Harlequin Presents January 2015 Box Set 1 of 2(188)
Serena put down her knife and fork. Luca had shown signs of such intransigence and an inability to forgive when she’d first come to Rio, but now she was seeing far deeper into the man and realising he’d had just as much of a complicated background as she had in many respects. And yet he’d emerged without being tainted by the corruption of his father, or by the vagaries of his mother—vagaries that she understood far too well.
For the first time Serena had to concede that perhaps she hadn’t done too badly, considering how easy it would have been to insist on living in a fog, not dealing with reality.
Luca was looking at her with an eyebrow raised. He was waiting for an answer to a question she hadn’t heard. She blushed. ‘Sorry. I was a million miles away.’
‘You said when you first got here that you wanted to see Rio?’
Serena nodded, not sure where this was going or what might happen after last night.
‘Well...’
Luca was exhibiting a tiny glimmer of a lack of his usual arrogance and it set Serena’s heart beating fast.
‘It’s the weekend. I’d like to show you Rio.’
The bottom seemed to drop out of Serena’s stomach. She felt ridiculously shy again. Something bubbled up inside her—lightness. Happiness. It was alien enough to take her by surprise.
‘Okay, I’d like that.’
CHAPTER TEN
‘HAD ENOUGH YET?’
Serena mumbled something indistinct. This was paradise. Lying on Ipanema Beach as the fading rays of the sun baked her skin and body in delicious heat. There was a low hum of conversation from nearby, the beautiful sing-song cadence of Portuguese, people were laughing, sighing, talking. The surf of the sea was crashing against the shore.
And then she felt Luca’s mouth on hers and her whole body orientated itself towards his. She opened her eyes with an effort to find him looking down at her. Her heart flip-flopped. She smiled.
‘Can we stay for the sunset?’
Luca was trying to hang on to some semblance of normality when the day that had just passed had veered out of normal for him on so many levels it was scary.
‘Sure,’ he said, with an easiness belying his trepidation. Serena’s open smile was doing little to restore any sense of equilibrium.
One day spent walking around Rio and then a couple of hours on the beach was all it had taken to touch her skin with a luminous golden glow. Her hair looked blonder, almost white, her blue eyes were standing out even more starkly.
That morning they had taken the train up through the forest to the Cristo Redentor on Corcovado and Serena had been captivated by every tiny thing. Standing at the railing, looking down over the breathtaking panorama of Rio, she’d turned to him and asked, with a look of gleaming excitement that had reminded him of a child, ‘Can we go to the beach later?’
Luca’s insides had tightened ominously. She didn’t want to go shopping. She wanted to see Rio. Genuinely.
Before they’d hit the beach they’d eaten lunch at a favourite café of Luca’s. At one point he’d sat back and asked, with an increasing sense of defeat, ‘Your family really aren’t funding you...are they?’
Immediate affront had lit up those piercing eyes. Luca wouldn’t have believed it before. But he did now, and it had made something feel dark and heavy inside him.
‘Of course not.’ She’d flushed then, guiltily, and admitted with clear reluctance, ‘My sister and her husband paid for an apartment for me in Athens...when I was ready to move on. But I’m going to pay them back as soon as I’ve made enough money.’

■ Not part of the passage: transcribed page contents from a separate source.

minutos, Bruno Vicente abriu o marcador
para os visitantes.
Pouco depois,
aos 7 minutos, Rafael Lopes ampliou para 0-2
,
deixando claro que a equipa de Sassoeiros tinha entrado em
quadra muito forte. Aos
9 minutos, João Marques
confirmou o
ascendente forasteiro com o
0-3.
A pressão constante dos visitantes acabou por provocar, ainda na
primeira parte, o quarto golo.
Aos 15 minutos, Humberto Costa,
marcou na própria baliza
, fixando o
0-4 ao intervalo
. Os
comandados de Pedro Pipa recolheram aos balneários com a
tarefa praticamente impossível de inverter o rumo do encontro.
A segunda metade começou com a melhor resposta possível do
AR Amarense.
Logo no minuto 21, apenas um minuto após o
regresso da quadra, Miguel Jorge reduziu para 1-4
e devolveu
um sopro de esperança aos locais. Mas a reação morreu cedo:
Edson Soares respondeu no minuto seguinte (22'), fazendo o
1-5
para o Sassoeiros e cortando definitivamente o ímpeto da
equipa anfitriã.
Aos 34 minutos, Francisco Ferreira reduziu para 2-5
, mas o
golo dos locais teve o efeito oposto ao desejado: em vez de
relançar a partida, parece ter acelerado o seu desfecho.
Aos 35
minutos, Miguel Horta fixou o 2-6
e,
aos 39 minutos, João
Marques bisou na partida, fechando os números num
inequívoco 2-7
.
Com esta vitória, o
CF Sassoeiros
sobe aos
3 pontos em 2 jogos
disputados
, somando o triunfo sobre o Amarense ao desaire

Darkness had twisted inside Luca. People got hand-outs all the time from family, yet she clearly hated to admit it. And this was a woman who had had everything...a vast fortune to inherit...only to lose it all.
She’d flushed self-consciously when she’d caught him looking at her cleared plate of feijoãda, a famous Brazilian stew made with black beans and pork. ‘My sister is the same. It’s a reaction to the tiny portions of food we were allowed to eat by our father, growing up.’

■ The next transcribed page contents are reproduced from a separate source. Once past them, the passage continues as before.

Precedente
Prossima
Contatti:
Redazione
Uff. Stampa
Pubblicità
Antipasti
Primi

Her revelation had hit him hard again. The sheer abuse her father had subjected her to. Anger still simmered in his belly. Luca had felt compelled to reach out and take her hand, entwining his fingers with hers—something that had felt far too easy and necessary.
‘Believe me, it’s refreshing to see a woman enjoy her food.’

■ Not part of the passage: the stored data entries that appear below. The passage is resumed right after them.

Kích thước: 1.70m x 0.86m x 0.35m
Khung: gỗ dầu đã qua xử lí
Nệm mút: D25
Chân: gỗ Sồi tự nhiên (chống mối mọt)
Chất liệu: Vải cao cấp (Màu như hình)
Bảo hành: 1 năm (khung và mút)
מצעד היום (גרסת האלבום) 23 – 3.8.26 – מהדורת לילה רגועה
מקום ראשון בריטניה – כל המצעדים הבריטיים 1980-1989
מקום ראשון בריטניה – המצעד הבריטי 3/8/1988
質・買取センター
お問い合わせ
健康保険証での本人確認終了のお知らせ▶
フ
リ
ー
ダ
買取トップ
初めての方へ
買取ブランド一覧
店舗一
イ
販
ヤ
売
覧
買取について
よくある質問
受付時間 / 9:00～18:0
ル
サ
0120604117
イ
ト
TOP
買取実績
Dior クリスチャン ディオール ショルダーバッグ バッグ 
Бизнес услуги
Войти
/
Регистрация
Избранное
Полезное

Her hand had tensed in his and she’d said, far too lightly, while avoiding his eyes, ‘I’m sure the women you know are far more restrained.’
Was she jealous? The suspicion had caught at Luca somewhere deeply masculine. And that deeply masculine part of him had been triggered again when he’d insisted on buying her a bikini so she could swim at the beach, as they hadn’t been prepared.